Self-Directed IRA Investing: Invest to Protect Your Retirement

Self-directed IRA investing is becoming more and more popular now for the 60 million Americans who have funds in retirement account.

Major banks are going out of business; worldwide, credit markets are constricting; the sub-prime mortgage fallout has hobbled the housing market; and Wall Street, the symbol of wealth and prosperity, is broke. What does all of this mean for the average Joe with a retirement account?

Self-Directed IRA Investing: Can It Save Your Retirement Account?

What all of the above adds up to is that the average Joe has a retirement account that is declining in value - rapidly. Many retirement accounts 30, 40 or 50% of their value - and we have no way of knowing if the worst is yet to come.
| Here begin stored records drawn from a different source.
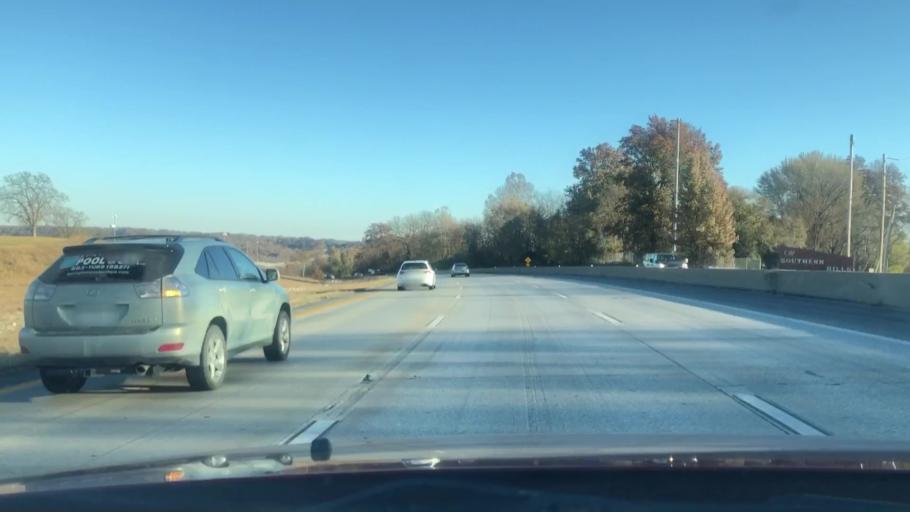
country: US
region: Missouri
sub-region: Greene County
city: Springfield
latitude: 37.1322
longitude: -93.2441
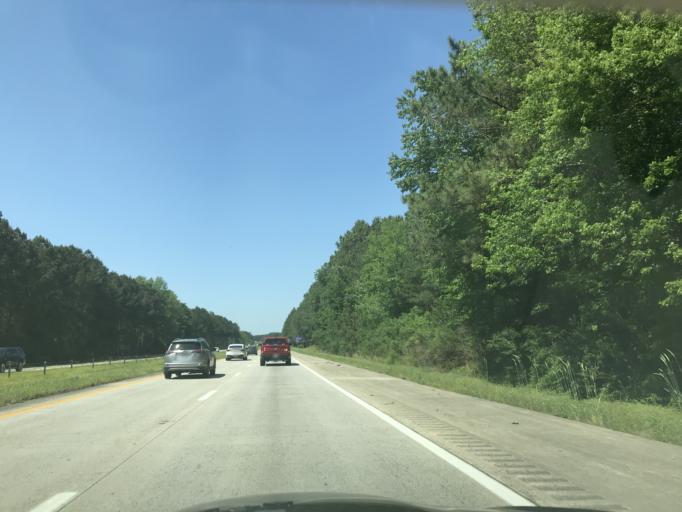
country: US
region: North Carolina
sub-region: Johnston County
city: Benson
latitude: 35.5033
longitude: -78.5545
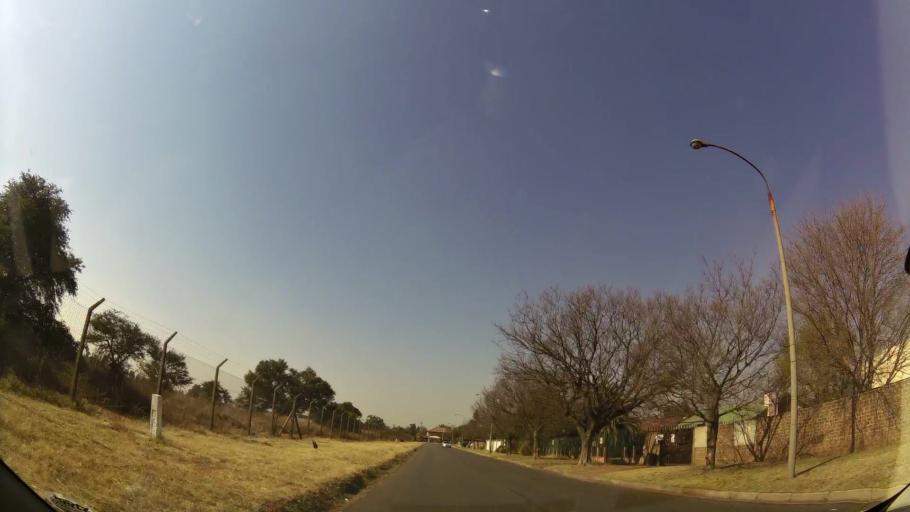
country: ZA
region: Gauteng
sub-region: Ekurhuleni Metropolitan Municipality
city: Boksburg
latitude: -26.1565
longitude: 28.2623
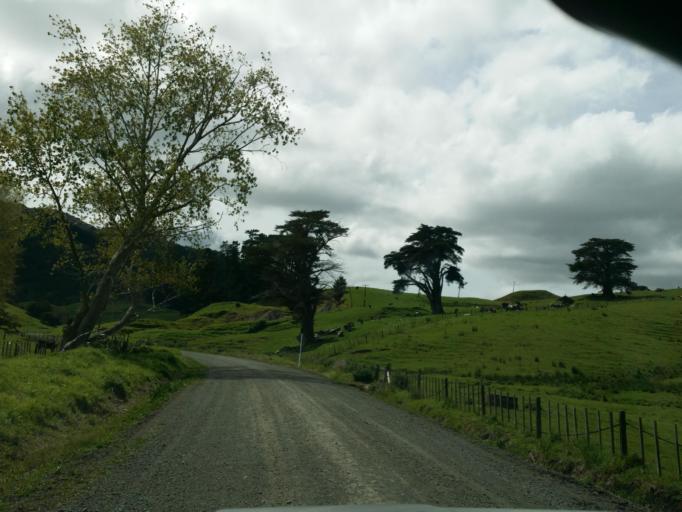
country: NZ
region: Northland
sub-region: Kaipara District
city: Dargaville
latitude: -35.8790
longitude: 174.0455
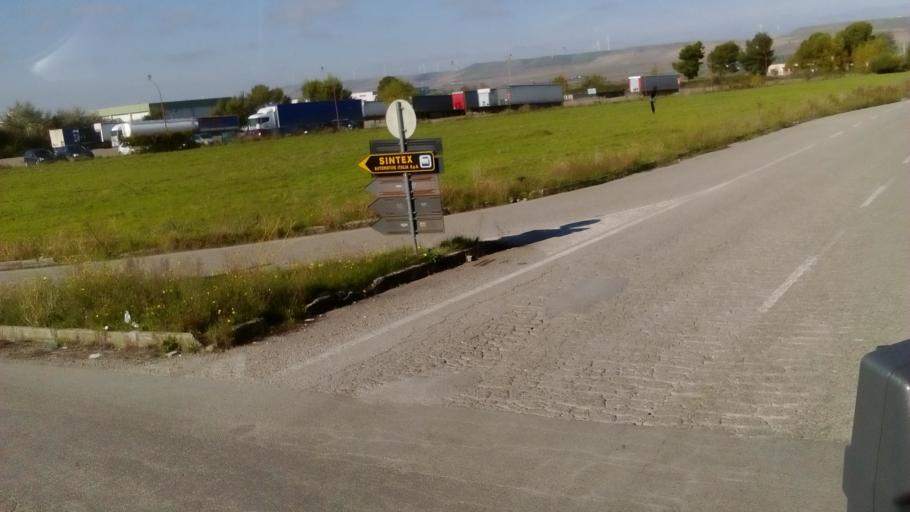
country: IT
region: Basilicate
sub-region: Provincia di Potenza
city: Melfi
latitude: 41.0759
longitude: 15.6920
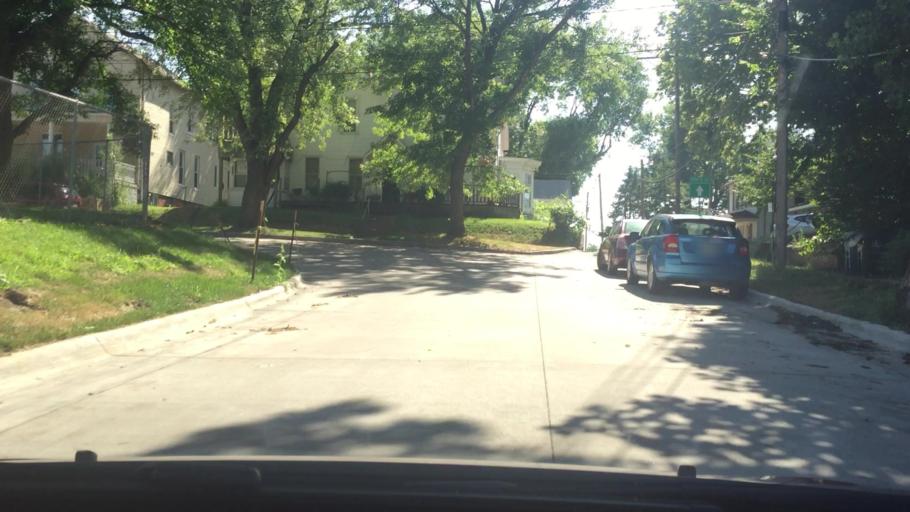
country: US
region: Iowa
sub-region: Muscatine County
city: Muscatine
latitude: 41.4195
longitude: -91.0542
Self-directed IRA investing is a safe haven for retirement savings. Many workers are moving their retirement funds to more tangible assets in light of what’s going on with the stock market and Wall Street these days.
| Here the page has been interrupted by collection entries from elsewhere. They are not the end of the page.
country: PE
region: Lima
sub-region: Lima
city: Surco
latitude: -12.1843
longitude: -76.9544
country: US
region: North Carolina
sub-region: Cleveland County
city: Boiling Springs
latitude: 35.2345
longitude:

Self-directed IRA investing allows investors to funnel their retirement funds into real estate and other alternative assets. Most self-directed vehicles offered by large investment firms are limited. They don’t offer the flexibility to invest in anything other than stocks, mutual funds and bonds — the very financial instruments that are rapidly losing value now.
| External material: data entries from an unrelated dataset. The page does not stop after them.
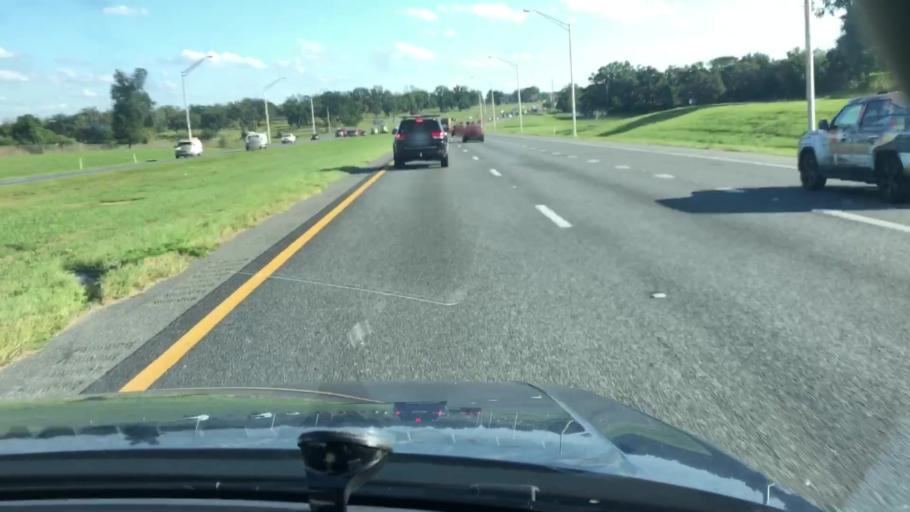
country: US
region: Florida
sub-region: Orange County
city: Paradise Heights
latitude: 28.6299
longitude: -81.5393
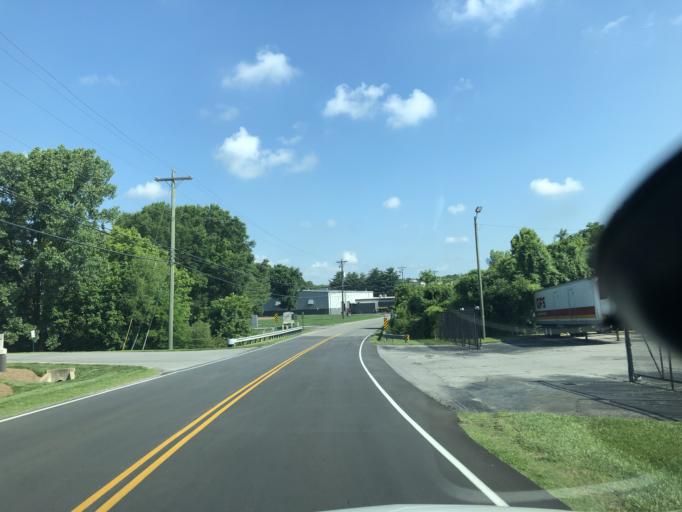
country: US
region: Tennessee
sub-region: Rutherford County
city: La Vergne
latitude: 36.0094
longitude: -86.6120
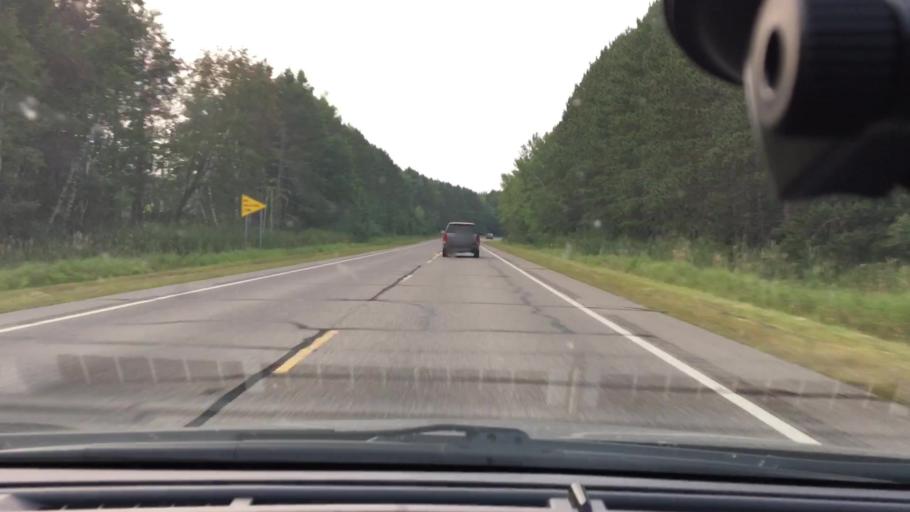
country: US
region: Minnesota
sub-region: Crow Wing County
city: Crosby
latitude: 46.4429
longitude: -93.8779
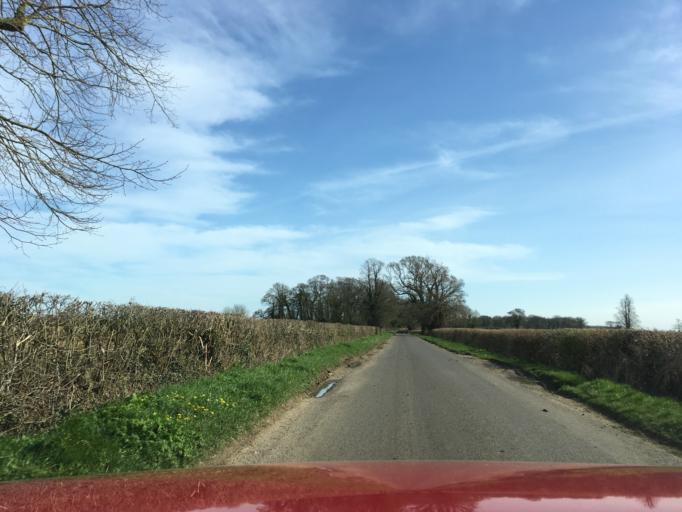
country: GB
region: England
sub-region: Wiltshire
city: Luckington
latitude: 51.5456
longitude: -2.2261
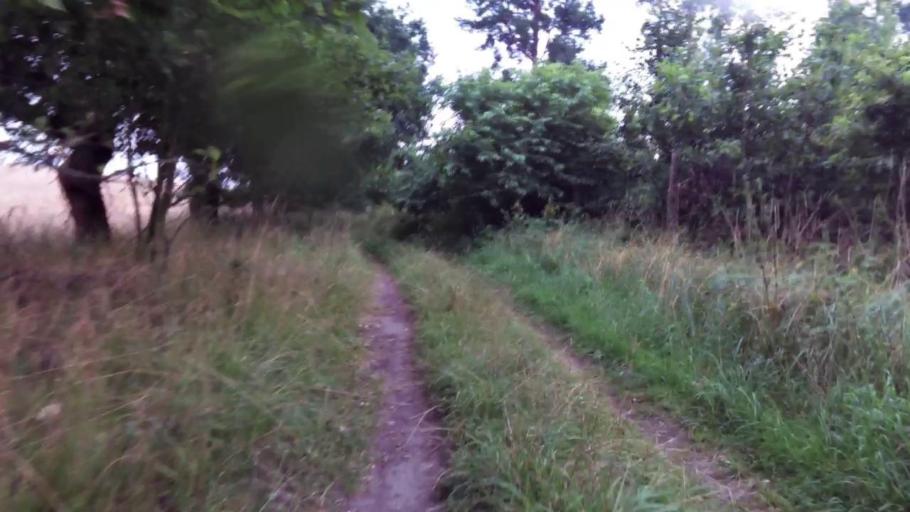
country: PL
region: West Pomeranian Voivodeship
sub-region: Powiat drawski
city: Drawsko Pomorskie
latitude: 53.5396
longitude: 15.7108
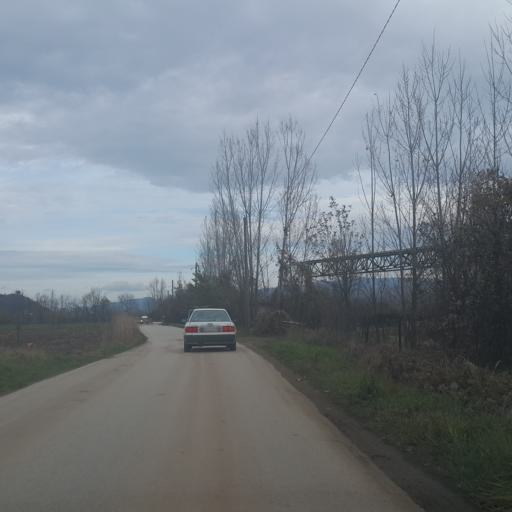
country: RS
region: Central Serbia
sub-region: Zajecarski Okrug
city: Knjazevac
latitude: 43.5830
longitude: 22.2488
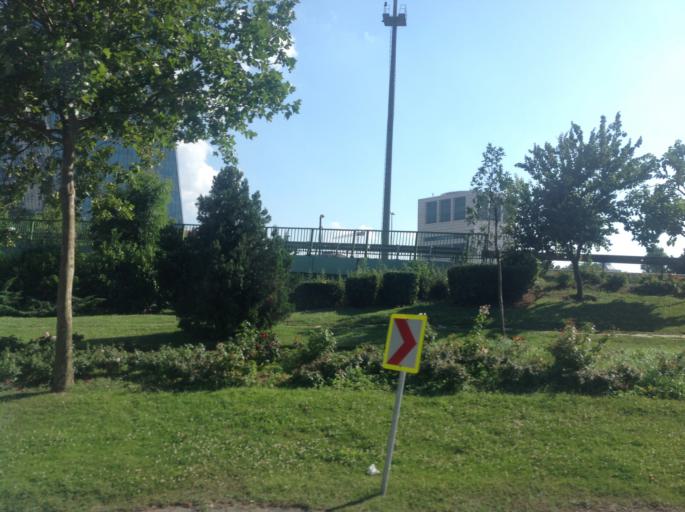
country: TR
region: Istanbul
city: Sisli
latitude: 41.0845
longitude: 29.0092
Real estate - in any market - is a tangible investment. Its value doesn’t “disappear” on the whim of a stock market high or low. Real estate is an investment you can see, touch and feel. It stands the test of time. And, a recession is the perfect time to capitalize on it. If you buy low now, when good economic times return, your investment can have doubled, tripled or quadrupled in value. What better way to grow - and protect - your hard-earned retirement dollars?